Data Analysis 2.0
What happens to traditional data analysis in the world of the web?
The World Wide Web can be thought of as one very large database, with information distributed in loosely-connected nodes across a wide array of systems. Compare this to the historically structured world of the relational database management system (RDBMS), where data is neatly managed in tables and columns in a relatively closed environment.
The relational data analysis community has developed a wide array of tools and techniques to help manage and understand the information stored in these systems: entity-relationship (ER) models, naming standards, data dictionaries, corporate data review communities, just to name a few. What happens to the rigour and procedures established by the “old school” data community with the arrival of new technologies such as XML, HTML, and RDF? Has true data analysis been lost with these new arrivals? Or have the core principles of data management been transferred and transformed into these new technologies to provide similar or improved levels of service to the business to provide accurate, relevant, and timely information?
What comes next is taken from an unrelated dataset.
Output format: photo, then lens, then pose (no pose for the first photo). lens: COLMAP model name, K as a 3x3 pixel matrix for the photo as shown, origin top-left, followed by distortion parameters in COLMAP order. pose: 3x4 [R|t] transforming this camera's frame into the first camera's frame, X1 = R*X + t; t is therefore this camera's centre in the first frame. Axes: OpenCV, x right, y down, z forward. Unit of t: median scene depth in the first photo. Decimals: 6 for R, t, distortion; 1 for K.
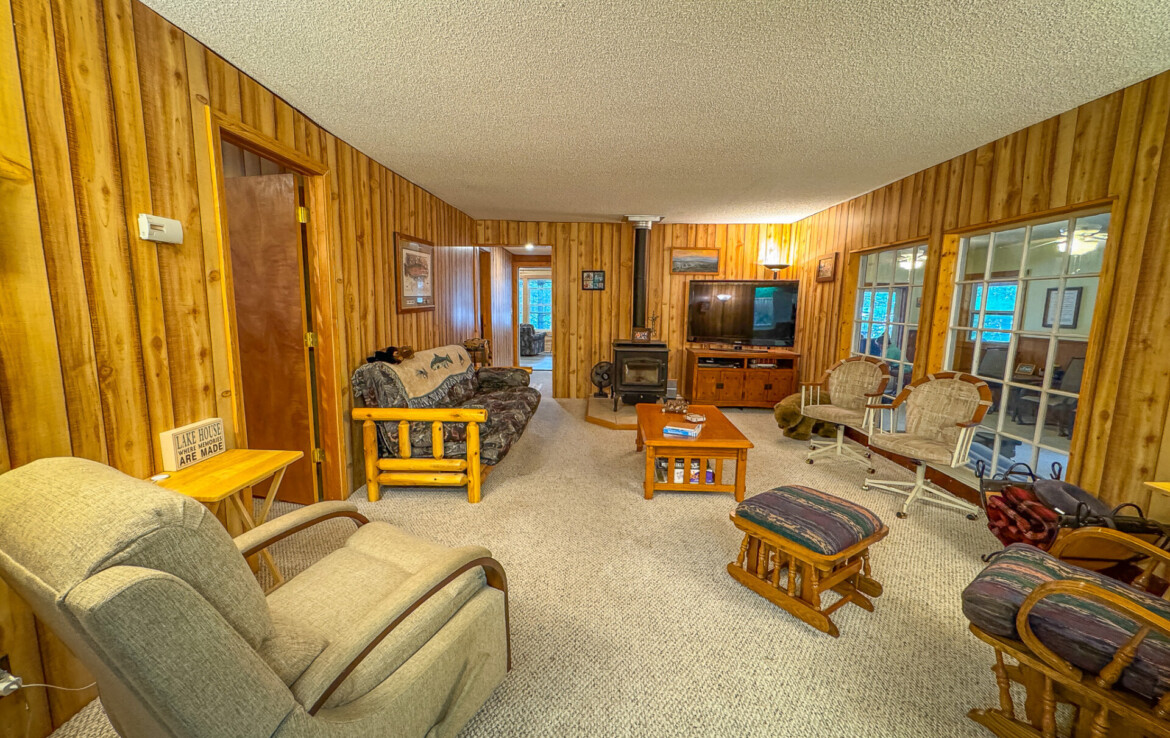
lens RADIAL K [[500.7, 0, 585.2], [0, 500.7, 370.5], [0, 0, 1]] dist [0.005257, 0.000619]
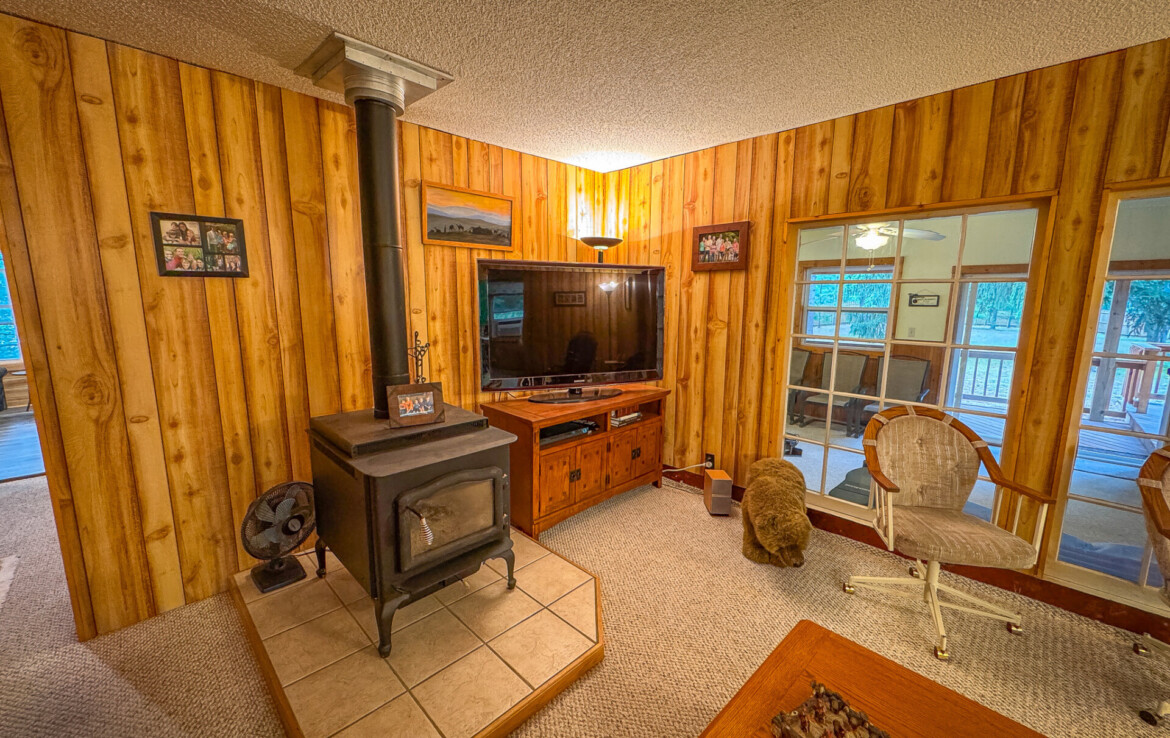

The following sections describe the similarities between traditional relational database modelling techniques and the newer web-based approaches, such as RDF (Resource Description Framework) which can be considered a data model for information on the World Wide Web. We’ll explore the similarities and differences between the technologies and discuss whether the net change is positive or negative for institutions seeking “reliable and understandable information”.
What’s the same?
In very simple terms, an RDF model for the web can be considered as the equivalent of the ER (Entity-Relationship) model for the RDBMS. Let’s look at a simple example. Consider the fact that “The book was written by Jane Doe.” In a traditional ER model, this information would be expressed as shown in Figure 1:
An RDF graph of the same concept would be represented as in Figure 2:
This RDF graph represents a node for the subject “book”, a node for the object “author”, and an arc/line for the predicate relationship between them. This should be fairly straightforward to anyone familiar with basic data modelling techniques (or basic English sentence structure for that matter).
The goal of both an ER model and an RDF graph is to provide a human-readable picture that can then be translated into machine-readable format. Where a physical model in the relational database world can create DDL (data definition language) to execute on a database, an RDF graph can be translated into “triples” where each node and predicate is represented by a URI (uniform resource identifier) which provides the location of the information on the web network. For example, the above graph would become the triple shown in Figure 3, below:
As RDF is based upon the same core concepts of set theory and relational algebra, there are some foundational similarities in the technologies that an individual versed in the fundamentals of data management should easily understand.
While there are many similarities between ER modelling and RDF, there are some core differences as well—both technical and philosophical. In the traditional world of data modelling, the ER model can be a nearly sacred artefact. It is closely controlled by a group of data architects who carefully analyze each relationship for its correct syntax, cardinality, business definition, etc. On the logical or business side, interviews are conducted with a variety of stakeholders to provide the definition and context for each data construct and the relationships between data. On the physical side, changes are closely controlled, as the addition of a single column/field in a database can affect a large number of downstream operational systems.
The World Wide Web has a looser structure—again, both technically and philosophically. Its physical structure consists of an “anything-to-anything” networked relationship of nodes, rather than the structured format of tables and columns in the RDBMS. The creation of links to relevant information is the core driver here. As such, relationships are considered first-class constructs; in that they are represented by their own URI, not dependent solely on the parent/child data objects as in the ER world. And, in the spirit of the Web 2.0, they can be created by anyone—no longer do developers and architects need to wait for the model or schema to be created by and/or approved by a central team. This flexibility allows additional relationships to be created by those with different needs, viewpoints, and perspectives. For example, the shipping department may be more concerned about the book’s weight than its author, and a “has weight of” predicate can be easily added to refer to this additional data about the object.
The Net Result?
A very simplistic comparison then, between the RDBMS and RDF worlds (and this is simplistic—this article is by no means intended as a deep or comprehensive technical comparison) is that of flexibility over control. The traditional rigour of extensive analysis and discussion around a data model brought with it an increased confidence in the accuracy and clarity of an organization’s data. Or did it? How many traditional data analysis projects have failed after years of effort? Why is it so difficult to get consensus and buy-in on common data definitions? Perhaps a better solution is the “2.0” approach of allowing users to create their own data relationship definitions, as in the RDF method. This is the “Wikipedia problem” [possibly – I hope not - exemplified by some of the references I’ve added to this article – Ed]. Will allowing data consumers to “speak for themselves” create chaos or a more accurate and complete definition?
As the semantic web effort gains buy-in and acceptance, there will be more case histories on which to base our decision. One problem to date is that much of the technology still remains in the hands of technical architects and developers. Until RDF becomes more easily accessible to business users, it will be hard to determine whether the “power to the people” approach to data management is a successful one. We have certainly made information accessible to the average business consumer—can we now make it more relevant and understandable? This really does remain to be seen.
Donna Burbank is Director, Enterprise Modelling and Architecture Solutions at Embarcadero Technologies.